American employers increasingly rely on large datasets and computer algorithms to decide who gets interviewed, hired or promoted.
While these data algorithms can help to avoid biased human decision-making, they also risk introducing new forms of bias or reinforcing existing biases.
Pauline Kim, Daniel Noyes Kirby Professor of Law at Washington University in St. Louis, explains that when algorithms rely on inaccurate, biased or unrepresentative data, they may systematically undermine racial and ethnic minorities, women and other historically disadvantaged groups.
“When this happens, the result is classification bias — a term that highlights the risk that data algorithms may sort or score workers in ways that worsen inequality or disadvantage along the lines or race, sex, or other protected characteristics,” Kim said.
According to Kim, an expert on employment law, “we must fundamentally rethink how anti-discrimination laws apply in the workplace in order to address classification bias and avoid further entrenching workplace inequality.”

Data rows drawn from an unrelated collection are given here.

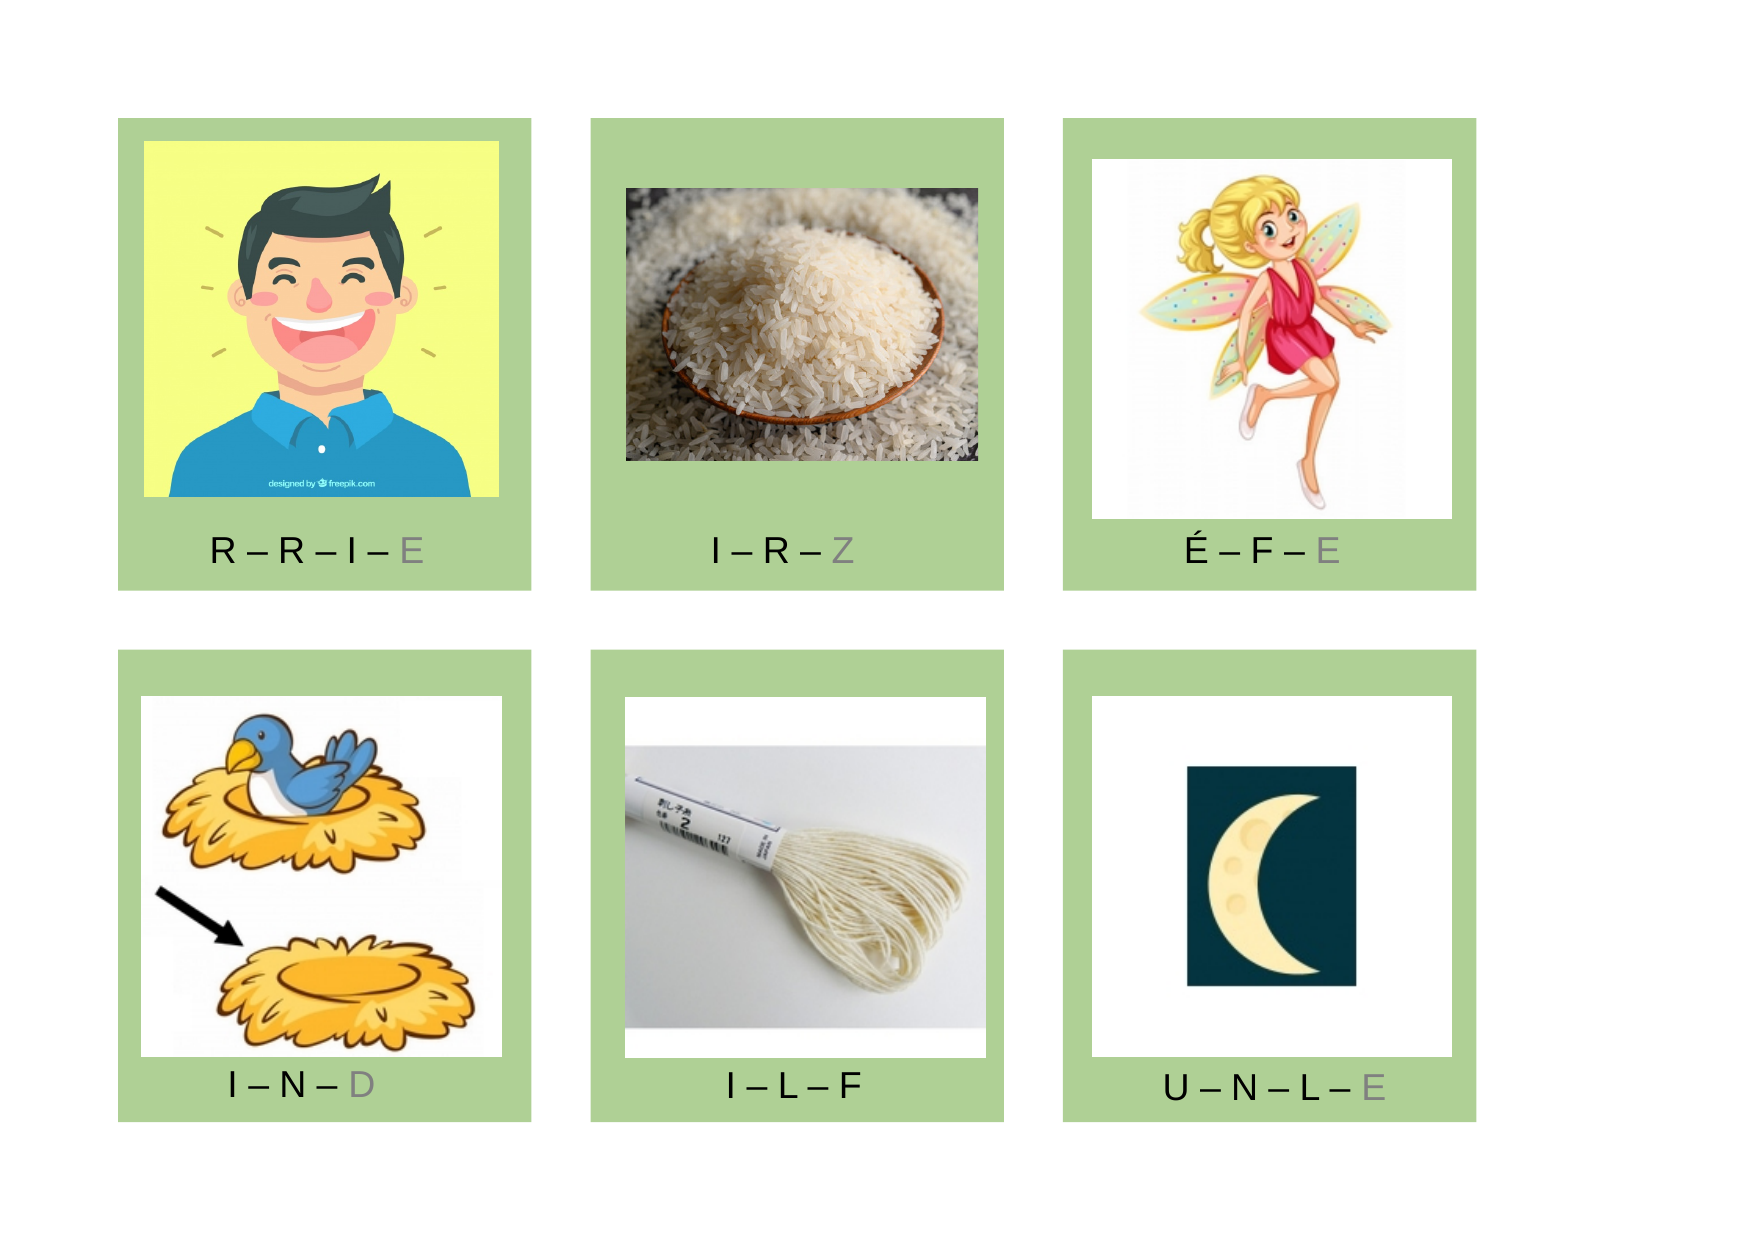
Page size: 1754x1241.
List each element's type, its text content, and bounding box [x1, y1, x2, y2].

text_box I – R – Z [695, 521, 895, 579]
picture [141, 696, 502, 1057]
text_box [118, 118, 532, 591]
picture [144, 141, 499, 497]
picture [626, 188, 979, 461]
picture [1092, 159, 1452, 519]
text_box [1062, 649, 1477, 1123]
text_box R – R – I – E [194, 521, 450, 579]
text_box É – F – E [1169, 521, 1368, 579]
text_box I – N – D [212, 1056, 412, 1113]
picture [625, 697, 986, 1058]
text_box U – N – L – E [1147, 1059, 1412, 1117]
text_box [590, 649, 1004, 1123]
text_box [1062, 118, 1477, 591]
picture [1092, 696, 1452, 1057]
text_box I – L – F [710, 1057, 910, 1114]
text_box [118, 649, 532, 1123]
text_box [590, 118, 1004, 591]
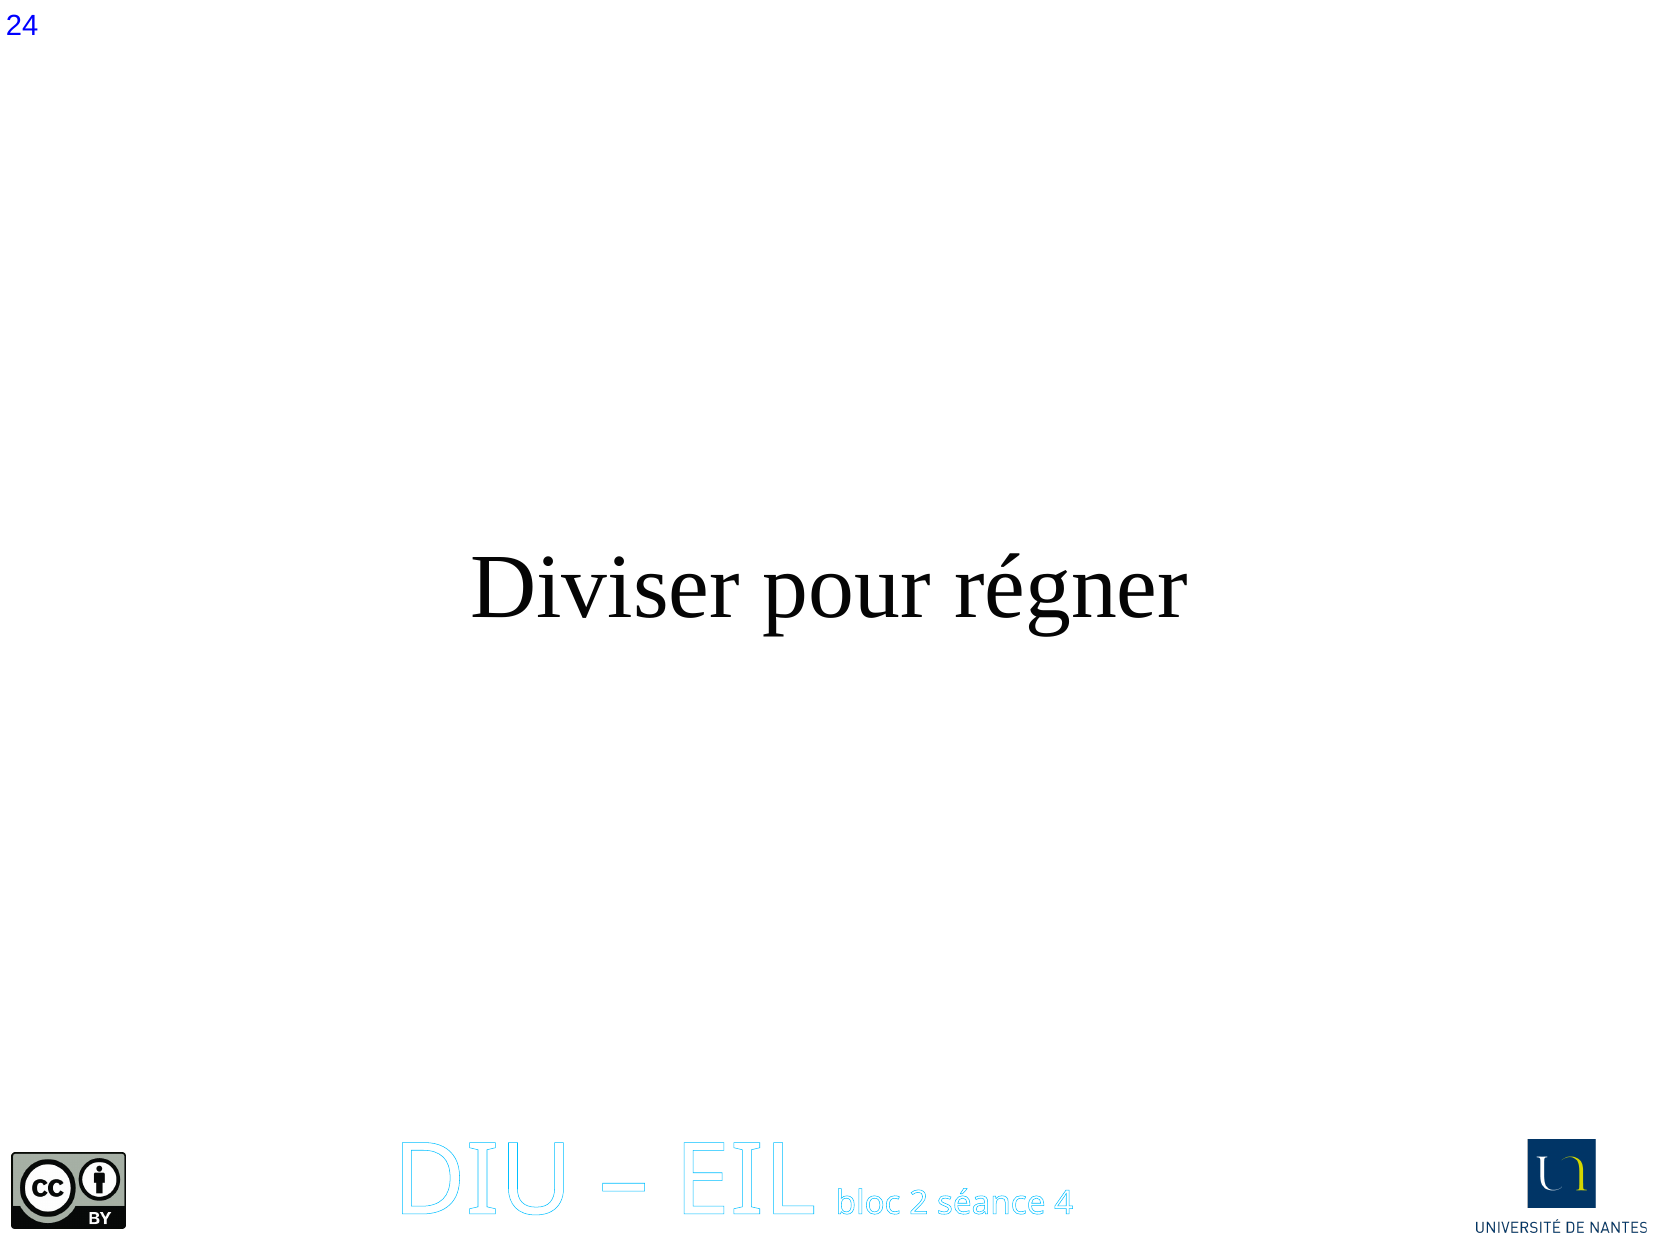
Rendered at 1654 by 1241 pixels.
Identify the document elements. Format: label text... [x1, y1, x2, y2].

picture [1054, 1189, 1073, 1215]
picture [858, 1188, 863, 1215]
picture [733, 1142, 761, 1215]
picture [886, 1195, 900, 1215]
picture [992, 1195, 1009, 1215]
picture [910, 1189, 927, 1215]
picture [938, 1195, 952, 1215]
picture [469, 1142, 496, 1215]
picture [838, 1188, 855, 1215]
title Diviser pour régner [165, 484, 1495, 689]
picture [602, 1182, 645, 1192]
picture [1476, 1139, 1647, 1233]
picture [402, 1142, 460, 1215]
picture [773, 1142, 815, 1215]
picture [508, 1142, 564, 1216]
picture [866, 1195, 884, 1215]
picture [1012, 1195, 1026, 1215]
picture [972, 1195, 988, 1215]
picture [683, 1142, 725, 1215]
picture [1028, 1195, 1045, 1215]
picture [954, 1188, 971, 1215]
picture [11, 1152, 126, 1229]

In a recent article, “Data-Driven Discrimination at Work,” published in the William & Mary Law Review Volume 58, Kim explains how existing employment discrimination laws must adapt to meet the challenges posed by algorithmic decision-making.

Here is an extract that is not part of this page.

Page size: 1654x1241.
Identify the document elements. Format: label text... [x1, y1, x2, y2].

“Rote application of our existing laws will fail to address the real sources of bias when discrimination is data-driven,” Kim said.
“Because data algorithms differ significantly from traditional discriminatory practices, they require a different legal response adapted to the particular risks they raise. Focusing on classification bias suggests that anti-discrimination law should be adjusted in a number of ways when it is applied to data algorithms.”